Top of GIVEN PASSAGE
I've made my research, and you can do it by implementing your own Custom Converters (as specified here: https://docs.spring.io/spring-data/mongodb/docs/current/reference/html/#mongo.custom-converters)
The solution is:
- Create your specific converters, one for the reader, the other for the writer
import org.bson.Document;
import org.springframework.core.convert.converter.Converter;
import java.util.HashMap;
import java.util.Map;
public class ContactReadConverter implements Converter<Document, Contact> {
@Override
public Contact convert(Document source) {
Contact c = new Contact();
c.setId((Long) source.get("_id"));
Map<String, String> props = new HashMap<>();
source.keySet().stream()
.filter(key -> !key.equals("_id"))
.forEach(key -> props.put(key, (String) source.get(key)));
c.setProperties(props);
return c;
}
}
import org.bson.Document;
import org.springframework.core.convert.converter.Converter;
public class ContactWriteConverter implements Converter<Contact, Document> {
@Override
public Document convert(Contact source) {
Document dbo = new Document();
dbo.put("_id", source.getId());
source.getProperties()
.forEach(dbo::put);
return dbo;
}
}
- Then, you need to add those converters into MongoDB. Here is how I did:
@SpringBootApplication
public class MainClass {
...
@Bean
public MongoCustomConversions customConversions() {
List<Converter<?, ?>> converterList = new ArrayList<>();
converterList.add(new ContactReadConverter());
converterList.add(new ContactWriteConverter());
return new MongoCustomConversions(converterList);
}
}
And my Contact
class, just in case:
import org.springframework.data.mongodb.core.mapping.Document;
import javax.persistence.GeneratedValue;
import javax.persistence.GenerationType;
import javax.persistence.Id;
import java.util.Map;
@Document
public class Contact {
@Id
@GeneratedValue(strategy = GenerationType.AUTO)
Bottom of GIVEN PASSAGE
Top of RECORDS SUPPLIED
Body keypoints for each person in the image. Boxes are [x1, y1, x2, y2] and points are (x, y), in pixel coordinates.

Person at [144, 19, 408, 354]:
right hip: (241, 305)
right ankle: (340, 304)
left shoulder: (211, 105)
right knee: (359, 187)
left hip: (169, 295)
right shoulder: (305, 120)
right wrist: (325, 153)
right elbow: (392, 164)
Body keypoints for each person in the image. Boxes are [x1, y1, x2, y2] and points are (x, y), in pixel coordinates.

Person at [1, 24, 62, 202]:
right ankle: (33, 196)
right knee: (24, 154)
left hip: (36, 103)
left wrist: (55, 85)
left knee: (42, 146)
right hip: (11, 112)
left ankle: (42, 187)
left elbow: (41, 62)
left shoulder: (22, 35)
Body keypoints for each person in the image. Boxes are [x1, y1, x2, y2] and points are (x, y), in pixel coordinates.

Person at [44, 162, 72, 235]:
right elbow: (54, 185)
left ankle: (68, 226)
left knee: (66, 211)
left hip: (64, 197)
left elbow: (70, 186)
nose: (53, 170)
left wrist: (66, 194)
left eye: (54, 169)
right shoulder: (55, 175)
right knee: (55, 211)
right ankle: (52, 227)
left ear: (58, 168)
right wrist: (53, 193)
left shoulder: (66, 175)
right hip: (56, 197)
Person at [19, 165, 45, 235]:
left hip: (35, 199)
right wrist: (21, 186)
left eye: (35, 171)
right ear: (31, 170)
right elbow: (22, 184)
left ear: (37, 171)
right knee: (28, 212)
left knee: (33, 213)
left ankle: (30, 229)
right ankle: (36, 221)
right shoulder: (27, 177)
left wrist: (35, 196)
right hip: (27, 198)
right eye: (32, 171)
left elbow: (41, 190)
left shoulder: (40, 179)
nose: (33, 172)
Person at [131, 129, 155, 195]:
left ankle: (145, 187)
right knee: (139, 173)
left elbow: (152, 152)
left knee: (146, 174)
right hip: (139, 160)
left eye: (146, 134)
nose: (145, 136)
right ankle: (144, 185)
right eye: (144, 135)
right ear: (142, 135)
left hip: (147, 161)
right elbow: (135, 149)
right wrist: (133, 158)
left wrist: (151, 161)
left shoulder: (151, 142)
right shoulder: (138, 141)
Bottom of RECORDS SUPPLIED
### TASK REQUIREMENTS
Continue the Spring Data MongoDB custom converter answer from the point where it stops. The rows have no role in this.

### RESPONSE BOX
private long id;
private Map<String, String> properties;
public Contact() {
}
public long getId() {
return id;
}
public void setId(long id) {
this.id = id;
}
public Map<String, String> getProperties() {
return properties;
}
public void setProperties(Map<String, String> properties) {
this.properties = properties;
}
@Override
public String toString() {
return "Contact{" +
"id=" + id +
", properties=" + properties +
'}';
}
}
And my result is:
{ "_id" : NumberLong(0), "toto" : "titi", "tata" : "tonton" }
Things to consider:
- Customize for your need. Because with the solutions provided, you will interpret every other field you might have and store it to your Map. Which is not so great...
- Be careful, I hope there is no impact on the "basic" mongo configuration with default converter.